Is Moscow preparing to crack down on the Baltics? With his government and party in near-collapse, President Mikhail Gorbachev may soon conclude that only the threat of force can hold the Soviet Union together. As the black berets took up positions in Latvia, breakaway republics elsewhere nervously weighed their options. Moldavia’s president promised to rescind a new law making a Romanian dialect the official language - hoping to avert the “necessary measures” Gorbachev has threatened for the new year. In Georgia, where a new noncommunist government recently moved toward independence, nationalists armed themselves against attack. Lithuanians watched as troops turned out to guard Communist Party headquarters, and Estonian Prime Minister Edgar Savisaar warned: “If Estonia is calm and quiet today, it doesn’t mean that we aren’t on the waiting list.”
If a crackdown comes, it could come first in Latvia. Roughly half its residents are Russians and other nationalities. Relations between the Latvians and the “occupiers” are sorely frayed. Non-Latvians complain bitterly that their rights are being “trampled.” The republic’s parliament has made Latvian the state language, and refused last week to declare Russian Orthodox Christmas, Jan. 7, a state holiday. The result has been a dangerous escalation of tensions. WE DEMAND AN END TO TYRANNY, read one placard at a demonstration last week supporting the takeover of Latvia’s publishing house. “Our opponents are pushing us into the streets,” says Anatoly Alekseyev, president of an action group called Interfront, established to protect the interests of non-Latvians.
His organization gets strong support from the disgruntled Soviet military. Riga is headquarters for the Baltic Military Command, and an estimated 15 percent of Latvia’s residents are servicemen and their dependents. Latvians contemptuously call them “the occupiers,” and behave accordingly. The Latvian parliament in November threatened to stop supplying Soviet bases with water, food and electricity if Moscow failed to open talks on withdrawing its troops from Latvian territory. And local authorities have withheld housing permits for officers living off base, arguing that the Army has enough real estate already. Without these papers, however, Soviets cannot buy rationed food in the grocery stores. To Moscow’s military men, such moves amount to outright persecution. “The mood among officers is terrible,” says Col. Yuri Podolnitsky of the Baltic Command. “Throw one match, and the whole thing will blow up.”

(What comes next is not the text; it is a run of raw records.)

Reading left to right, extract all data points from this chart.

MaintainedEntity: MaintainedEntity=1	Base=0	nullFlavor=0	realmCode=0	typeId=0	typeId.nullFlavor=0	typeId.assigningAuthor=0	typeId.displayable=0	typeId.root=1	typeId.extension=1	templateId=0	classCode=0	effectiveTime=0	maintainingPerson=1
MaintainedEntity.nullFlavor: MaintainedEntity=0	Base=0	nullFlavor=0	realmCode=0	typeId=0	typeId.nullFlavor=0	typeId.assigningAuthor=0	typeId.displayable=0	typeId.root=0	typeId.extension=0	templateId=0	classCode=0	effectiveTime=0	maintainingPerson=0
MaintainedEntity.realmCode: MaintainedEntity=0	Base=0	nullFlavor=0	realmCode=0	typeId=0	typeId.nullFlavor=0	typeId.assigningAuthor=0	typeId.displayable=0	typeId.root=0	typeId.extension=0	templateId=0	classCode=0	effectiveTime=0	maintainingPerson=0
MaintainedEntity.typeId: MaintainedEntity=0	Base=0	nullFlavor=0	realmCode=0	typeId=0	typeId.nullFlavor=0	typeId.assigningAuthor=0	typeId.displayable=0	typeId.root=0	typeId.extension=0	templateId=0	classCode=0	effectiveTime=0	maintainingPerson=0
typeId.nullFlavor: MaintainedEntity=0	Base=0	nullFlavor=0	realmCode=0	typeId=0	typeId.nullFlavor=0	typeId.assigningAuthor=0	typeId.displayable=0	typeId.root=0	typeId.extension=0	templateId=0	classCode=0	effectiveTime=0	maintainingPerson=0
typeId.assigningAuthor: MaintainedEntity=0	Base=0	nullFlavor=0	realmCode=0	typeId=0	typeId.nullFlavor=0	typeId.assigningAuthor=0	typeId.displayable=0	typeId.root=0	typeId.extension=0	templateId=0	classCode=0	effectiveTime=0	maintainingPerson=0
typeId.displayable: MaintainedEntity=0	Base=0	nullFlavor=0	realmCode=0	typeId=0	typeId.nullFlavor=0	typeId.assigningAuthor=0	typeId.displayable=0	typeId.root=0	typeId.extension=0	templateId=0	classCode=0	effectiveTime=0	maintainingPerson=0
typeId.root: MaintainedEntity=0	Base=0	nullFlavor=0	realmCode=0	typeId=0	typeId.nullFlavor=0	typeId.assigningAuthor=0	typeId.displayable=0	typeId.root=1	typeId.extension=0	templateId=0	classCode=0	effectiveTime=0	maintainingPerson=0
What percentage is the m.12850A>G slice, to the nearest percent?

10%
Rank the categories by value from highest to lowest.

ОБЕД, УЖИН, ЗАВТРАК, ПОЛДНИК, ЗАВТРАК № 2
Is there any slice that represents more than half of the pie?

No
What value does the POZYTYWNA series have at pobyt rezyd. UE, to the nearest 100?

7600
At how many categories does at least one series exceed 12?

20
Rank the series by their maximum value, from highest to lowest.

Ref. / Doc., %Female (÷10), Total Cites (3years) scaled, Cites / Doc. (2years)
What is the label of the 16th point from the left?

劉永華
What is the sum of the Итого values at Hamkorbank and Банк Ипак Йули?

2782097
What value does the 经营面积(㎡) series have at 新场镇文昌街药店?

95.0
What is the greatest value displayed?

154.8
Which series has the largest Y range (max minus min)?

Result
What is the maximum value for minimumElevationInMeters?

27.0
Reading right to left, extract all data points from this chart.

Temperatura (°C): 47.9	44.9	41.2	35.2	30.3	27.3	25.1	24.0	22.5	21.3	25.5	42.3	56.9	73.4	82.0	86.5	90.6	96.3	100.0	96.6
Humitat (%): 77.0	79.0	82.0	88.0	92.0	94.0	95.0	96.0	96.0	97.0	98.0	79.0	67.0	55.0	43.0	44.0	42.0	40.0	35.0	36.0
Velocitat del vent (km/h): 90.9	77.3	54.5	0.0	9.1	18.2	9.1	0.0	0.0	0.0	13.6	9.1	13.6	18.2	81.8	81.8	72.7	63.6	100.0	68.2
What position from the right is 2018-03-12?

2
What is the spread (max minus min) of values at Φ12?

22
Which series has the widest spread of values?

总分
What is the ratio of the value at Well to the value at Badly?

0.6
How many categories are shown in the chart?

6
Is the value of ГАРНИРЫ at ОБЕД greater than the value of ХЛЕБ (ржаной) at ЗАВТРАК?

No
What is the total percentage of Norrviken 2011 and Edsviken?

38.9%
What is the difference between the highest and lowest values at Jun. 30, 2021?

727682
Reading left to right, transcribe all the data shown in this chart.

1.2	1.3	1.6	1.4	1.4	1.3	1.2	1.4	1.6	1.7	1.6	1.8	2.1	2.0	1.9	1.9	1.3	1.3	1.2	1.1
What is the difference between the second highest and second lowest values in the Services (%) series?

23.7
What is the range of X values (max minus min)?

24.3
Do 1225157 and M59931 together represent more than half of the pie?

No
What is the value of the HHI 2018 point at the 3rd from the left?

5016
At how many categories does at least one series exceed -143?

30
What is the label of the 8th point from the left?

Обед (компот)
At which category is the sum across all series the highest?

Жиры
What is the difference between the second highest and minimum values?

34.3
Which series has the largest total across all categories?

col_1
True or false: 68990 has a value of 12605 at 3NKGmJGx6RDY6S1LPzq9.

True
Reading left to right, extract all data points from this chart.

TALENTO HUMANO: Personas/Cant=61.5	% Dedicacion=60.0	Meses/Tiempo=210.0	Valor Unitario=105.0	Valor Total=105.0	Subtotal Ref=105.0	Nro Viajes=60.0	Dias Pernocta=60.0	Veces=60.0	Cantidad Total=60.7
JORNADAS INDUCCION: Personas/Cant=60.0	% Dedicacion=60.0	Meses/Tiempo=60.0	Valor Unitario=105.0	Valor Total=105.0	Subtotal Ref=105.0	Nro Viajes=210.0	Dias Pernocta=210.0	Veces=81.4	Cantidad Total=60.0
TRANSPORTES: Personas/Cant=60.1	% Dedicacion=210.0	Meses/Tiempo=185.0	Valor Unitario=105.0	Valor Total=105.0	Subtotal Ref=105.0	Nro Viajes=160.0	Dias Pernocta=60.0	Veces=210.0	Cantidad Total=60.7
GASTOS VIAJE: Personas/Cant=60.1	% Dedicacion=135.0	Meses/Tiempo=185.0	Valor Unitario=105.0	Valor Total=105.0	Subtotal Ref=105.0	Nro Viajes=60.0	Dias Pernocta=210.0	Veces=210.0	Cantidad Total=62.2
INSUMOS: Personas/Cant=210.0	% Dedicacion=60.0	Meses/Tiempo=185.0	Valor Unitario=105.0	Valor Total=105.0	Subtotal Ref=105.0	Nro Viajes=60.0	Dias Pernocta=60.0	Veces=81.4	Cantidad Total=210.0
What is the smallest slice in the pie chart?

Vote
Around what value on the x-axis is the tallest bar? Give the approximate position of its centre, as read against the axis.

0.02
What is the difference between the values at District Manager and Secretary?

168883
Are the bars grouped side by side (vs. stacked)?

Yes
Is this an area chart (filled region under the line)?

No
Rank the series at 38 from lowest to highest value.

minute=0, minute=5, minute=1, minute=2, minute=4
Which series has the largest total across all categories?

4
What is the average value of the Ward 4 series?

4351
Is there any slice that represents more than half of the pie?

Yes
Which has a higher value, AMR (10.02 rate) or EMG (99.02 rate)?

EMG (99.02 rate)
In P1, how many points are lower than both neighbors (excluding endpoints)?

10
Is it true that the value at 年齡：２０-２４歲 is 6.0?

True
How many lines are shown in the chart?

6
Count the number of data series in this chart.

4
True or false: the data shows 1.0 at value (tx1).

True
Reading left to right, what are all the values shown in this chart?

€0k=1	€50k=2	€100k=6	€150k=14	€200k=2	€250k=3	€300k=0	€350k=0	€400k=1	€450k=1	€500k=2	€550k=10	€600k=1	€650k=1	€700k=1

That’s hardly an idle metaphor. A series of mysterious bombings have rocked the capital in recent weeks. No one was injured, and four youths have been arrested. But many Latvians suspect the explosions, directed mostly against communist memorials and official buildings, were provocations staged by the military and non-Latvian supporters. The reason: to stir disorder and create the pretext for a takeover. “Whose interests are served by such explosions?” asks one mechanic, whose front door was blown off and living-room windows were shattered in a blast the night after Christmas. “Only those who want tensions to grow. And that’s not Latvians.”
Like their Baltic neighbors, Latvians are hoping to tiptoe out of the union. Last May the republic declared it had never legally joined the Soviet Union, and would take steps to withdraw. But it wants to pull out gradually. Latvian President Anatolij Gorbunovs refuses to attend meetings of the Council of the Federation, Gorbachev’s new interrepublican executive body. Last week, however, he sent his prime minister to the council’s first meeting, and then scored a coup when Soviet Chief of Staff Gen. Mikhail Moiseyev agreed to “meet Latvian authorities halfway.” “Not a single additional soldier will be dispatched to the Baltics,” the general declared, hinting that some might even be withdrawn. And he promised for the first time to disclose how many Soviet troops are stationed in the republic - and where. Gorbunovs told NEWSWEEK: “We found real common ground.” As for the future, the adroit Gorbunovs is hoping to negotiate a new economic agreement with the Kremlin. “Economic relations must come first, and then political relations will follow,” he said. “We’re too politically polarized to do it any other way.”
Though top officials were coming to terms, their constituents were not. Five hundred angry officers from around the Baltics met in Riga last month to form a new pressure group, the Union of Servicemen in the Baltics. Latvia isn’t the only republic that should be ruled by presidential decree, says one of the group’s leaders, Maj. Leonid Alyoshin. “It should be introduced all over the Soviet Union.” Alyoshin and others are also alarmed by Latvia’s march to free markets. The takeover of Riga’s publishing house showed that the Communist Party will not readily give up its property. Meanwhile, prices for milk, meat and other household staples as much as tripled last week, as the first free-market reforms took effect. “How do I feed my wife and children,” groused one black beret, as he gulped down meatballs in the cafeteria of Riga’s publishing house. Latvian employees disdainfully gave him a wide berth. “I don’t see anything good in independence,” said the soldier, cradling a Kalashnikov on his knees. “I’m going to do everything I can to prevent it.” Latvians can only wonder just how far he’ll go.
Soviet troops are stationed throughout the Baltics - and are a source of mounting friction.